» **Text block**:
··········
Breeze has recently slimmed down to just the linear algebra and the sampling and optimization components.
Spire provides a great basis for the algebra components of Breeze, modulo mutability and a few choices of operator names. The biggest concern here is to not raise the abstraction level in Breeze any higher than it already is.
Progress: None.
David has never really wanted to maintain a visualization library: it's not his focus, and he doesn't really even use it. He's happy to leave what's there and fix bugs, but he feels that someone else would be better suited to maintaining and expanding it.
One thing that seems clear is that there's a lot of awesome stuff going on in the info-visualization community right now (e.g. d3.js), and we're more or less making matlab-esque plots. That's fine as it is, but it shouldn't be the premiere data visualization library for Scala.Processing and Prefuse both look like good JVM-based options to wrap. Maybe we just output d3 and open a browser window? (ugh.)
See also https://github.com/sameersingh/scalaplot
Progress: None.
Nak has recently incorporated breeze-learn. It also provides a Scala wrapper around the Java port of Liblinear, a great library for training models using logistic regression and support vector machines.
Epic began XXX
Chalk has shed its previous OpenNLP roots and taken on breeze-process. Currently, it is quite impoverished as a text processing library, but this will be changing soon. One of the focuses is on creating text annotation pipelines that have UIMA-like functionality without the heavy-handedness of UIMA, and possibly building on the Akka toolkit. (UIMA pretty much casts NLP components as actors -- e.g. compare initialize, process, shutdown from UIMA with Akka's preStart, receive, and postStop -- but it uses mutable data-structures and seems to leave plenty of room open for errors -- errors created by programs that happily compile.)
··········
» **What you will do**:
**A)** In the text on Breeze and related Scala libraries, what does Nak provide a Scala wrapper around?
**B)** Carry the text on Breeze and related Scala libraries forward from its last sentence.
The records have no role here.

» **Raw data**:
··········
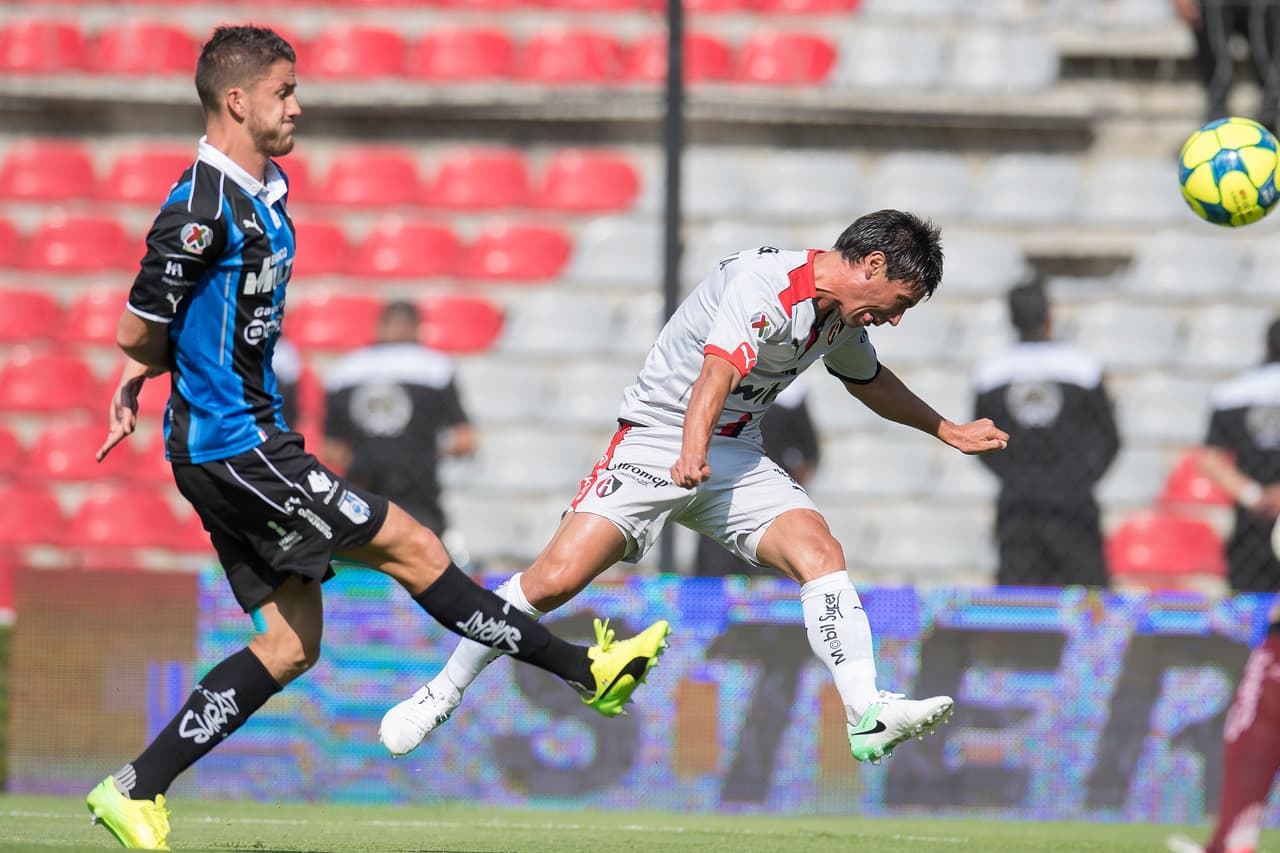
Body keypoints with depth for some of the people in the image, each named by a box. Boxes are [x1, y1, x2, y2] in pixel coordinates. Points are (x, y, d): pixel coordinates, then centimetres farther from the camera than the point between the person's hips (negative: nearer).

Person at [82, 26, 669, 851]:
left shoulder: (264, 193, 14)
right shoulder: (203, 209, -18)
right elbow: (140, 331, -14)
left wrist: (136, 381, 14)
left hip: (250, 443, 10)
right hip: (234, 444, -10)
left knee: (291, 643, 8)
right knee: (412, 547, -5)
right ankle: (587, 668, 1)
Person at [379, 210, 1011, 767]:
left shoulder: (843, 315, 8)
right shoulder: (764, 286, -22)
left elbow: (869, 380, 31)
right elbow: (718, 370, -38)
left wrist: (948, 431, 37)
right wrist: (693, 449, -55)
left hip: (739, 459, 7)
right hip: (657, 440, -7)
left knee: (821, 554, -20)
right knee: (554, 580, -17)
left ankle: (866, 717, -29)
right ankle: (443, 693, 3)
··········
» **Answers to the problems**:
**A)** The Java port of Liblinear.

**B)**
- What is our relationship to large-scale libraries like Spark and OptiML? Should we be playing the large-scale game?
- What about Factorie?
- As we start offloading more functionality, we need to start worrying about dependency weight. We should identify good libraries and try to stick to them as much as possible without letting the dependency graph get out of control. See the next section.
Though there are a number of related but separate ScalaNLP projects, we'd like to have some reasonably common core of dependencies for various needs. Here's a list for our own reference of dependencies to be used across ScalaNLP.
At this stage, this is a HashMap that may have collisions, and that's okay -- we can discuss and sort out any duplication if we feel it is necessary.
- Option parsing: scallop
- Logging: ScalaLogging
- Testing: ScalaTest
- Configuration: Typesafe's config
- JVM-based BLAS: netlib-java
- can all be nativized but it's a pain.
- Native BLAS: jblas
- csv: opencsv
(Logging note: we use SLF4J for logging in Breeze, which means you can pick your own backend. By default, no logging information is emitted. You can easily add basic logging by adding the SLF4J Simple dependency to your build.sbt
file.)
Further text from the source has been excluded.